Dylan was a few months off his fifteenth birthday, which is a great age for a greyhound, and he had been with us for nine years, coming to us when his first experience of being rehomed, after his racing career had come to an end, had floundered. He was very laid-back, enjoyed his daily walk, appearing in the doorway of my writing workroom around midday to remind me that it was time for a walk, and then regularly at four o’clock in the afternoon, likewise informing me that it was time to quit work at the computer for the day and give him his favourite biscuit treat.
With one major exception, Dylan enjoyed every moment of his retirement from his career as a racer. He was terrified of loud noises – fireworks, thunder and lightning, and particularly shotguns which can be a hazard for anyone living in the countryside, as we do, who are frightened by repetitive loud bangs. The panic attacks that would set off these alarming episodes for him would last for many hours. All the calming medication we tried failed. He simply had to work through each terrible attack. Until the next time. Bonfire Night and New Year’s Eve were a nightmare for us all.

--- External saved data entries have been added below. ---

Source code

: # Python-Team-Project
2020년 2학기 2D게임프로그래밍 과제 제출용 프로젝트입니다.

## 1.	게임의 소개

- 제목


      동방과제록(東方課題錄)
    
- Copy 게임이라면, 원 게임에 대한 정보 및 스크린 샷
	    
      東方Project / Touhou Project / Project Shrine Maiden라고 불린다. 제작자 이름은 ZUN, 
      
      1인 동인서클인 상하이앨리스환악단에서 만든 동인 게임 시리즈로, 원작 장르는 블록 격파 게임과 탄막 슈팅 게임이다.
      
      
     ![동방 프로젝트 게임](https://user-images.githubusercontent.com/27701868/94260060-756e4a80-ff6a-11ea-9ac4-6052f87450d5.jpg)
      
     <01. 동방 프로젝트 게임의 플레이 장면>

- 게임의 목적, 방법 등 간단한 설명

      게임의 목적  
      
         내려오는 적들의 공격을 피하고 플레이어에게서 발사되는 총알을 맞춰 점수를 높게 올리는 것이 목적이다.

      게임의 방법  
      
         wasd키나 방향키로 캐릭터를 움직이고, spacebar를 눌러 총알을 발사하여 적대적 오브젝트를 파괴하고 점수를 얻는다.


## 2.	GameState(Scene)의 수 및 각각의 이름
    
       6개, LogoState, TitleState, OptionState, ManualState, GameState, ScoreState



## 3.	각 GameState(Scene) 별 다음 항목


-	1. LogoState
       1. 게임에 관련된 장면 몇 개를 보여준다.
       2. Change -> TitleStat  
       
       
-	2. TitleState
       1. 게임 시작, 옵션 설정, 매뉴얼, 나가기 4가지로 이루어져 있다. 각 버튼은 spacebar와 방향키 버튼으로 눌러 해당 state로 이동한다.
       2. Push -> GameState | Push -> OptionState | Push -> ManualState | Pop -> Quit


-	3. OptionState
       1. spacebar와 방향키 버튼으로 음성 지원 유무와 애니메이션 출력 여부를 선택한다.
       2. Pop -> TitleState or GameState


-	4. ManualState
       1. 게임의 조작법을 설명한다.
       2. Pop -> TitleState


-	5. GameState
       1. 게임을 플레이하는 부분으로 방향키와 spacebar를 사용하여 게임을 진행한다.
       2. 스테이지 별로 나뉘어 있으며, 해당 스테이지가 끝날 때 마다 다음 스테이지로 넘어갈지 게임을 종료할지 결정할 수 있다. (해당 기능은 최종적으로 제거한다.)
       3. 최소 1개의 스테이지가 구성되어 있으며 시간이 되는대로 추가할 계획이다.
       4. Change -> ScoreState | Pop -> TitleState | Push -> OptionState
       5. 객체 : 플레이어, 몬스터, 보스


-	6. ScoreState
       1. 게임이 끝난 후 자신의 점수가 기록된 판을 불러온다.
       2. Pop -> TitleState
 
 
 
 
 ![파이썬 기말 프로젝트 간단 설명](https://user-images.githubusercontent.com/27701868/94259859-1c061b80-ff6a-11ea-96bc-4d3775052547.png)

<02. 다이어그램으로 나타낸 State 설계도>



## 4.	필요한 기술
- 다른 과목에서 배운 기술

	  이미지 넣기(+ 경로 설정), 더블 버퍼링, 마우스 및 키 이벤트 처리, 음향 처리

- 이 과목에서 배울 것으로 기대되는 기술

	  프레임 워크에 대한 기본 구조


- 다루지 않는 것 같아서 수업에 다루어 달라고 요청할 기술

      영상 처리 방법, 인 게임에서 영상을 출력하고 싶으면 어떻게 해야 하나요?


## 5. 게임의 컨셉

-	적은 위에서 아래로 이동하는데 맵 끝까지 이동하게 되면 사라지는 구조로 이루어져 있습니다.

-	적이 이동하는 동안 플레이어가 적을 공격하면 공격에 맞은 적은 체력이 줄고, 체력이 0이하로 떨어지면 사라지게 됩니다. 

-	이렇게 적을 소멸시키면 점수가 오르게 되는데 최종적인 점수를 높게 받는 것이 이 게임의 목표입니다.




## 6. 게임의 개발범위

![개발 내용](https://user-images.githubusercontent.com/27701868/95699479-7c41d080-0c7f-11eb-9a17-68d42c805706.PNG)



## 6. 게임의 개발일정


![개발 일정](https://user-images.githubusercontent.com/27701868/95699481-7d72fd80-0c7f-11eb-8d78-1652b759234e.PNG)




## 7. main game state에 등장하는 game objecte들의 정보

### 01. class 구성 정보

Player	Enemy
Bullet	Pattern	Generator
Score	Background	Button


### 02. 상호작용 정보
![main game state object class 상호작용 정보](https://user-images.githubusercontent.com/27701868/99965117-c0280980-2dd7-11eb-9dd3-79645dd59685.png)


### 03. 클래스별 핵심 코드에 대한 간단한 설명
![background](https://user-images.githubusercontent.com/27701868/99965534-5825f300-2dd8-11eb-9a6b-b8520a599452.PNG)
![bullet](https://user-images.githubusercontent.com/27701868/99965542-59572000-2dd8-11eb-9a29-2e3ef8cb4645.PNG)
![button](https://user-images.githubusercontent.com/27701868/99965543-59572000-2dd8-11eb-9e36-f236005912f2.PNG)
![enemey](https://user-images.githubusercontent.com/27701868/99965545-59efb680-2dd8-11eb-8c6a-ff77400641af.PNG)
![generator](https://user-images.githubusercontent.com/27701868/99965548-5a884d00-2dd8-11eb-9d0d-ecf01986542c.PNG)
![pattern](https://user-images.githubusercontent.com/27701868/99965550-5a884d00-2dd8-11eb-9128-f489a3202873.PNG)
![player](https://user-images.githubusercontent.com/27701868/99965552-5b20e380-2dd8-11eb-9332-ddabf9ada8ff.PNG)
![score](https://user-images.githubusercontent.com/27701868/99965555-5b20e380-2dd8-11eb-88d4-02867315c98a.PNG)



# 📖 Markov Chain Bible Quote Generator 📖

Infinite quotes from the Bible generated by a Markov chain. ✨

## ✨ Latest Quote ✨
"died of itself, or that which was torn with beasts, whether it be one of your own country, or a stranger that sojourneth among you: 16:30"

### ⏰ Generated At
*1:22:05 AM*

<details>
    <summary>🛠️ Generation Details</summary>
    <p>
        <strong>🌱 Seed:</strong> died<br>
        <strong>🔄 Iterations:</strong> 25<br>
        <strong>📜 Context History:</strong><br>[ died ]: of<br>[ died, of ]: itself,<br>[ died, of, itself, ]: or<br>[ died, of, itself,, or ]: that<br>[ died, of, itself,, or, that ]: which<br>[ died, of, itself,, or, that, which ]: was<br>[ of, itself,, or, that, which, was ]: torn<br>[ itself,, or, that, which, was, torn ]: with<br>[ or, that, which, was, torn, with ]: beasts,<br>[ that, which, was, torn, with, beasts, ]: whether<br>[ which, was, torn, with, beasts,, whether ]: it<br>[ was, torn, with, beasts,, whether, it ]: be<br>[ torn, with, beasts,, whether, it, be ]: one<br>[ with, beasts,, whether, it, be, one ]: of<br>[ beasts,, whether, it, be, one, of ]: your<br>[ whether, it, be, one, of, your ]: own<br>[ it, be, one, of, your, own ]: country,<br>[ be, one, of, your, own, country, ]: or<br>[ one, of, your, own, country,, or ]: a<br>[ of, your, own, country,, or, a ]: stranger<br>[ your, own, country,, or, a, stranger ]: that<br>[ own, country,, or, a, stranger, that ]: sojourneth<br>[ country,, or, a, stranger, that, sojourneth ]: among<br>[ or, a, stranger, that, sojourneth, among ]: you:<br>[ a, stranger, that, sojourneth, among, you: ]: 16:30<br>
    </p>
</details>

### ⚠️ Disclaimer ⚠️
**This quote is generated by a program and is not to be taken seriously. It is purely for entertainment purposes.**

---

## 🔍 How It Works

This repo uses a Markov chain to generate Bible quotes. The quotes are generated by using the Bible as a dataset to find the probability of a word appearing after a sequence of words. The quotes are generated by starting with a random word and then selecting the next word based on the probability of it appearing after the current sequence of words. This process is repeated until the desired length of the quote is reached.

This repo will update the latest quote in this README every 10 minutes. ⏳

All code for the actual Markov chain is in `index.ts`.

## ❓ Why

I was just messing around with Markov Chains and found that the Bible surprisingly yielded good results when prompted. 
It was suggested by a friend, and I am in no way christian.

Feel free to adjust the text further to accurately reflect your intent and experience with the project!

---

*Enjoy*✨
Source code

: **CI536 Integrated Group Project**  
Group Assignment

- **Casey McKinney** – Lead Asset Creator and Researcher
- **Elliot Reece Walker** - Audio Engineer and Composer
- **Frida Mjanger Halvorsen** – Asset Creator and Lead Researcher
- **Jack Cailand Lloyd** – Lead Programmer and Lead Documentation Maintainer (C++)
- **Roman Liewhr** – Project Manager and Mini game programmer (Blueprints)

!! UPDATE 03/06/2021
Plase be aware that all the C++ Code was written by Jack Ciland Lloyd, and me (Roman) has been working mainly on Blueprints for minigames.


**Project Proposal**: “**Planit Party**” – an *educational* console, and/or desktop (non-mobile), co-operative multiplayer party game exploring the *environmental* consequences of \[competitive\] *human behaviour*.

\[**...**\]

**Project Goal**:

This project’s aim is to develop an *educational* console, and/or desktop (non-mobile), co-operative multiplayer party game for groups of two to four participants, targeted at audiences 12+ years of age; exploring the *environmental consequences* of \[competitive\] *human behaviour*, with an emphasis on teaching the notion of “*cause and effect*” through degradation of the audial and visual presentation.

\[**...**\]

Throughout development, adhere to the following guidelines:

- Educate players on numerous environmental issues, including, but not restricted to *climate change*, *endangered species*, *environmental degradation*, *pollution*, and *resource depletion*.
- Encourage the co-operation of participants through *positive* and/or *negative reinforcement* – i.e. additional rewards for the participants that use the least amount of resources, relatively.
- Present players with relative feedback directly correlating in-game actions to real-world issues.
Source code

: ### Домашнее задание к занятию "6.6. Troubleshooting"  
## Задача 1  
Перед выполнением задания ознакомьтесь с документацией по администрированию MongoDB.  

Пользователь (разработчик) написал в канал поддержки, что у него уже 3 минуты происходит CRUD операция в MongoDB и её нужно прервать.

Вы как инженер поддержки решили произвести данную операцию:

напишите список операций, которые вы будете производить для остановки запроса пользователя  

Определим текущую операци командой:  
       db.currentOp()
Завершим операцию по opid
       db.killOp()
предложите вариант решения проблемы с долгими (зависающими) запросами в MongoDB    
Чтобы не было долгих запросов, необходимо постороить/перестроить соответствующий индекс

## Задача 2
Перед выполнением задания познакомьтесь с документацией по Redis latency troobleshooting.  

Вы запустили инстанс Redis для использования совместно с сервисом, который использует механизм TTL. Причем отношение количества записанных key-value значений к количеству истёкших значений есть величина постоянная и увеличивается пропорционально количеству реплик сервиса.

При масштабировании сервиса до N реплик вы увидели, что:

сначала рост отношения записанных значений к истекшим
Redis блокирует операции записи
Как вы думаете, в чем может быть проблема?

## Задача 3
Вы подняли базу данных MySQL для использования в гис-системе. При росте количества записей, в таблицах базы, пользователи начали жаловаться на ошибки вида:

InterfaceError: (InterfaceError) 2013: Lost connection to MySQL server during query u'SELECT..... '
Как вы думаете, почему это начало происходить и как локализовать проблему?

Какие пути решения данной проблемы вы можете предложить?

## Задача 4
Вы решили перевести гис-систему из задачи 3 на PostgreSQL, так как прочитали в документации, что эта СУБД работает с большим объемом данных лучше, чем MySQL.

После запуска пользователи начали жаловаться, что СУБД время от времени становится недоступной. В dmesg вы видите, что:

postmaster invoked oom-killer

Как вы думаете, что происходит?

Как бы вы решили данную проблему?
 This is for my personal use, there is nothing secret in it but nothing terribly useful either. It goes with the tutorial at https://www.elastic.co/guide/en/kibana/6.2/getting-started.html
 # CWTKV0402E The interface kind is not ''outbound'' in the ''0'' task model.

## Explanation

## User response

Gez – Dylan’s seven-year-old devoted companion – has taken his loss equally badly, suffering these past few weeks with what can only best be described as depression at not having him around any more to boss and love. Gez, another ex-racer, came to us two years ago and it was she who alerted us to the possibility that all was not well with him. She was exceptionally attentive and loving to Dylan during the week before we lost him. She sensed, as dogs can, that his time was growing short.
We have been rehoming ex-racers for over fifteen years, all of whom have been our very great pleasure and joy to welcome into our home. Dylan’s nine years with us were a blessing. He will always be missed. Always remembered.